Prosodic Boundary-Aware Streaming Generation for LLM-Based TTS with Streaming Text Input
This work provides a robust solution for streaming TTS with incremental text input, benefiting interactive systems that require real-time speech generation.
This paper addresses the challenges of streaming Text-to-Speech (TTS) for interactive systems, specifically unnatural prosody and long-form collapse. The authors propose a prosodic-boundary-aware post-training strategy for LLM-based TTS, which significantly reduces word error rate by 66.2% (from 71.0% to 4.8%) and improves speaker and emotion similarity by 16.1% and 1.5% respectively in long-text synthesis.

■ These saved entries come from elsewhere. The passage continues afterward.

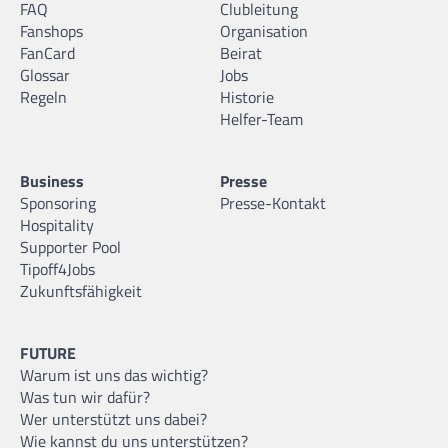
FAQ
Clubleitung
Fanshops
Organisation
FanCard
Beirat
Glossar
Jobs
Regeln
Historie
Helfer-Team
Business
Presse
Sponsoring
Presse-Kontakt
Hospitality
Supporter Pool
Tipoff4Jobs
Zukunftsfähigkeit
FUTURE
Warum ist uns das wichtig?
Was tun wir dafür?
Wer unterstützt uns dabei?
Wie kannst du uns unterstützen?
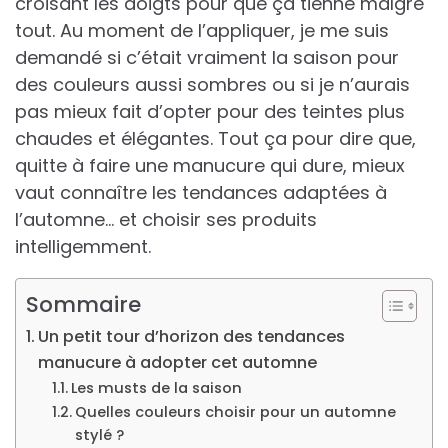
croisant les doigts pour que ça tienne malgré
tout. Au moment de l’appliquer, je me suis
demandé si c’était vraiment la saison pour
des couleurs aussi sombres ou si je n’aurais
pas mieux fait d’opter pour des teintes plus
chaudes et élégantes. Tout ça pour dire que,
quitte à faire une manucure qui dure, mieux
vaut connaître les tendances adaptées à
l’automne… et choisir ses produits
intelligemment.
Sommaire
Un petit tour d’horizon des tendances
manucure à adopter cet automne
Les musts de la saison
Quelles couleurs choisir pour un automne
stylé ?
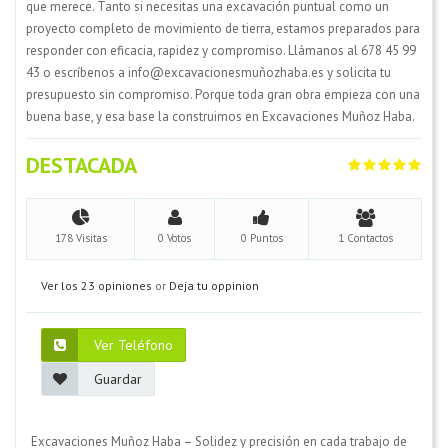
que merece. Tanto si necesitas una excavación puntual como un
proyecto completo de movimiento de tierra, estamos preparados para
responder con eficacia, rapidez y compromiso. Llámanos al 678 45 99
43 o escríbenos a info@excavacionesmuñozhaba.es y solicita tu
presupuesto sin compromiso. Porque toda gran obra empieza con una
buena base, y esa base la construimos en Excavaciones Muñoz Haba.
DESTACADA
178 Visitas
0 Votos
0 Puntos
1 Contactos
Ver los 23 opiniones
or
Deja tu oppinion
Ver Teléfono
Guardar
Excavaciones Muñoz Haba – Solidez y precisión en cada trabajo de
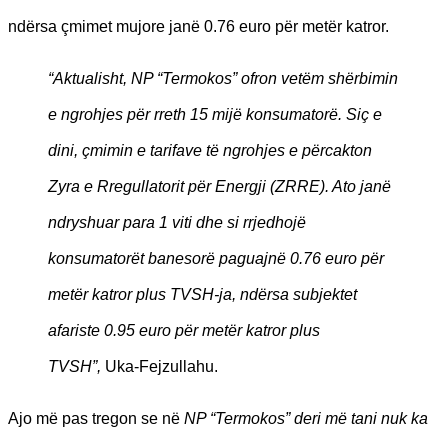
ndërsa çmimet mujore janë 0.76 euro për metër katror.
“Aktualisht, NP “Termokos” ofron vetëm shërbimin
e ngrohjes për rreth 15 mijë konsumatorë. Siç e
dini, çmimin e tarifave të ngrohjes e përcakton
Zyra e Rregullatorit për Energji (ZRRE). Ato janë
ndryshuar para 1 viti dhe si rrjedhojë
konsumatorët banesorë paguajnë 0.76 euro për
metër katror plus TVSH-ja, ndërsa subjektet
afariste 0.95 euro për metër katror plus
TVSH”,
Uka-Fejzullahu.
Ajo më pas tregon se në
NP “Termokos” deri më tani nuk ka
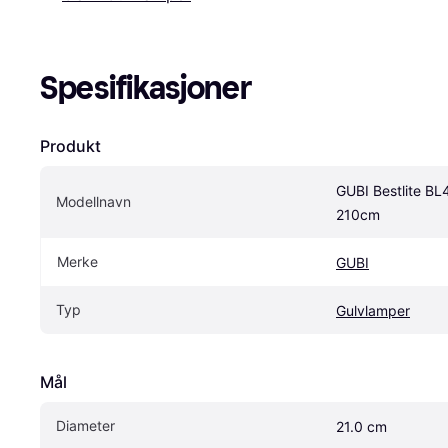
Spesifikasjoner
Produkt
GUBI Bestlite BL
Modellnavn
210cm
Merke
GUBI
Typ
Gulvlamper
Mål
Diameter
21.0 cm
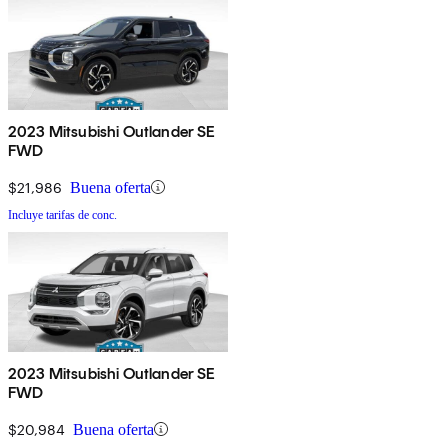
2023 Mitsubishi Outlander SE
FWD
$21,986
Buena oferta
Incluye tarifas de conc.
2023 Mitsubishi Outlander SE
FWD
$20,984
Buena oferta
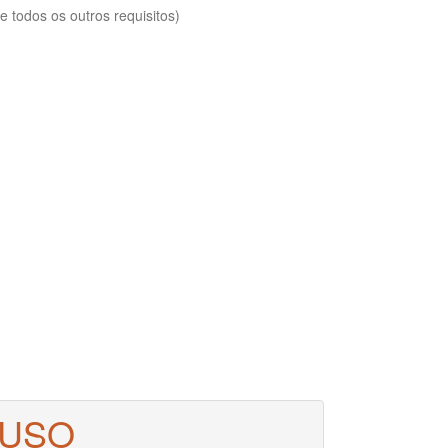
 todos os outros requisitos)
 USO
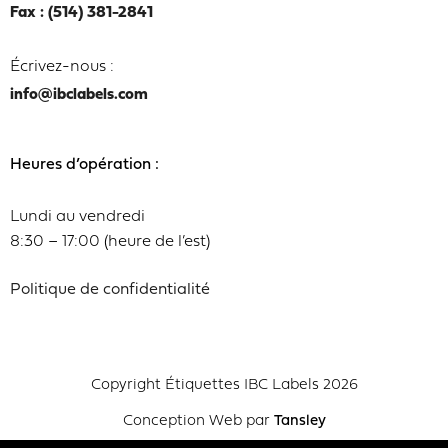
Fax : (514) 381-2841
Écrivez-nous :
info@ibclabels.com
Heures d’opération :
Lundi au vendredi
8:30 – 17:00 (heure de l’est)
Politique de confidentialité
Copyright Étiquettes IBC Labels 2026
Conception Web par
Tansley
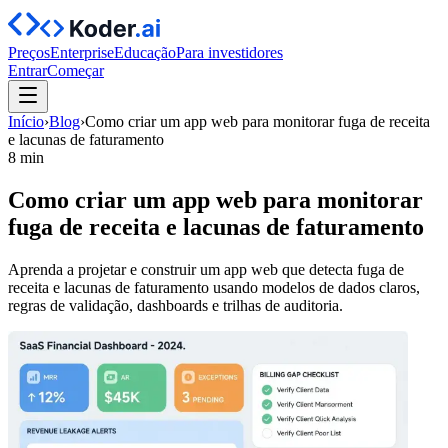
Preços
Enterprise
Educação
Para investidores
Entrar
Começar
Início
›
Blog
›
Como criar um app web para monitorar fuga de receita
e lacunas de faturamento
8 min
Como criar um app web para monitorar
fuga de receita e lacunas de faturamento
Aprenda a projetar e construir um app web que detecta fuga de
receita e lacunas de faturamento usando modelos de dados claros,
regras de validação, dashboards e trilhas de auditoria.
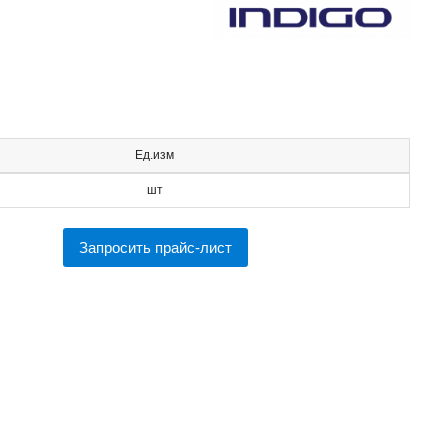
Ед.изм
шт
Запросить прайс-лист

Streaming TTS that receives streaming text is essential for interactive systems, yet this scheme faces two major challenges: unnatural prosody due to missing lookahead and long-form collapse due to unbounded context. We propose a prosodic-boundary-aware post-training strategy, adapting a pretrained LLM-based TTS model using weakly time-aligned data. Specifically, the model is adapted to learn early stopping at specified content boundaries when provided with limited future text. During inference, a sliding-window prompt carries forward previous text and speech tokens, ensuring bounded context and seamless concatenation. Evaluations show our method outperforms CosyVoice-Style interleaved baseline in both short and long-form scenarios. In long-text synthesis, especially, it achieves a 66.2% absolute reduction in word error rate (from 71.0% to 4.8%) and increases speaker and emotion similarity by 16.1% and 1.5% relatively, offering a robust solution for streaming TTS with incremental text.